Common philosophical attack questions Philosoraptors ask heroes include:

  • "If a you drop a gold coin in the forest and you're stomping too loudly, does the coin make a sound?"

  • "Can you not step across the same milestone twice?

  • "What is the meaning of your life?"

  • "Where did you come from?"

  • "How does Teflon stick to the pan?"

  • "Do heroes cry underwater?"

  • "Why do round pizzas come in square boxes?"

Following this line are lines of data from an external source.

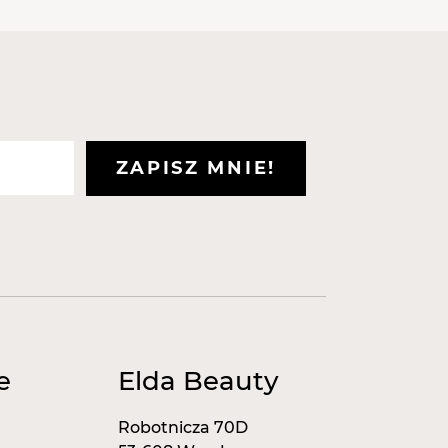
ZAPISZ MNIE!
e
Elda Beauty
Robotnicza 70D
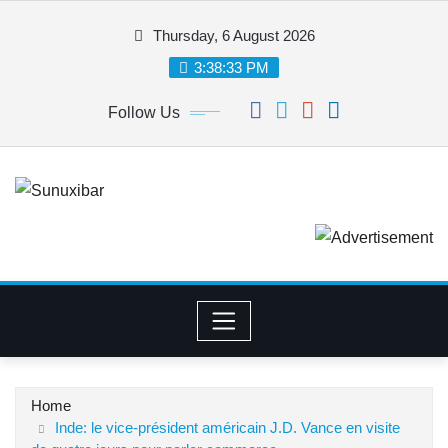
Skip
Thursday, 6 August 2026
to
content
3:38:34 PM
Follow Us
Home
Inde: le vice-président américain J.D. Vance en visite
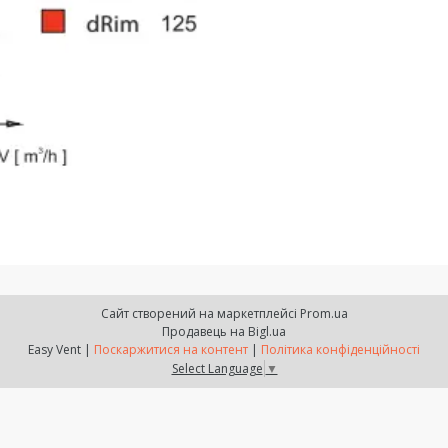
Сайт створений на маркетплейсі
Prom.ua
Продавець на Bigl.ua
Easy Vent |
Поскаржитися на контент
|
Політика конфіденційності
Select Language
▼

  • "What is your favorite color?"


Unfortunately, these ponderings are way over the heads of dimwitted heroes and they often become easy prey.

 

 

 

 

Neker CubePhilosoraptors have also been known to use the "Neker Maneuver" on heroes. This maneuver first involves asking a deeply thought provoking question to a hero. While the hero is distracted by the realization that he can actually think about something for more than seven seconds, the Philosoraptor entraps the hero with a Neker cube (which it obtained from Edmund Husserl himself). While entrapped, the hero then overloads its brain trying to determine whether he is inside or outside of the construct. Often a trapped hero will die from starvation simply because he or she is not sufficiently intelligent to walk away.

Attributes

Strengths:

  • Extremely intelligent and educated

  • Large claws and sharp teeth

  • Strong dinosaur tough skin

Weaknesses:

 

  • Poor hand-to-hand combat skills

  • Poor vision from reading too many books under bad lighting

  • Speaks endlessly and only in questions

Philosoraptor

Philosoraptors are large intelligent species found in the Indonesian Islands of Wake, Rinca, and Flores. A member of the velociraptor species, it is the only living genus of dromaeosaurid theropoddinosaur, growing to an estimated five feet in length and weighing up to 200 pounds. Its anatomical features are very similar to its predecessors except its skull is twice as large, holding a brain size even greater than of humans. According to the Dinosaurs Digest, it was discovered by Dr. Alan Grant who led an excavation near Lesotho, South Africa in search of fossils. “I was in complete and utter shock when I discovered the philosoraptor. Not only can they communicate with humans, they can discern thoughts and think philosophically.” Based on evidence from the Dinosaurs Digest, they are known to be “deep, peaceful thinkers”. Their main diet is fish, nuts fruits and vegetables. Anecdotal evidence suggests the philosoraptor species was inspired by Socrates, Platos, Aristotle, Locke and many other reputable philosophers. It is tradition for them to philosophize on the current issues of the world. The most well known philosiraptor is TyroniusRex , who has created well known philosophical questions. His most widely-known philosophical thought is “Atoms and particles behave in probalistic ways, but our mind is made of atoms and particles… How can free will exist?” TyroniusRex is an advocate for peace and is the leader of his species. He states, “We, philosoraptors, have evolved out of our predatory instincts. Instead of following our ancestor’s path of bloodshed and violence, we paved our future for peace and harmony.”

I'm a paragraph. Click here to add your own text and edit me. I’m a great place for you to tell a story and let your users know a little more about you.

 

 

 

The Philosoraptor is friendly raptor that wears a monocle. It is based off of an internet meme used for online traces of thought. Philosoraptors are carnivorous and rideable and can attack. They attack Tentaquil.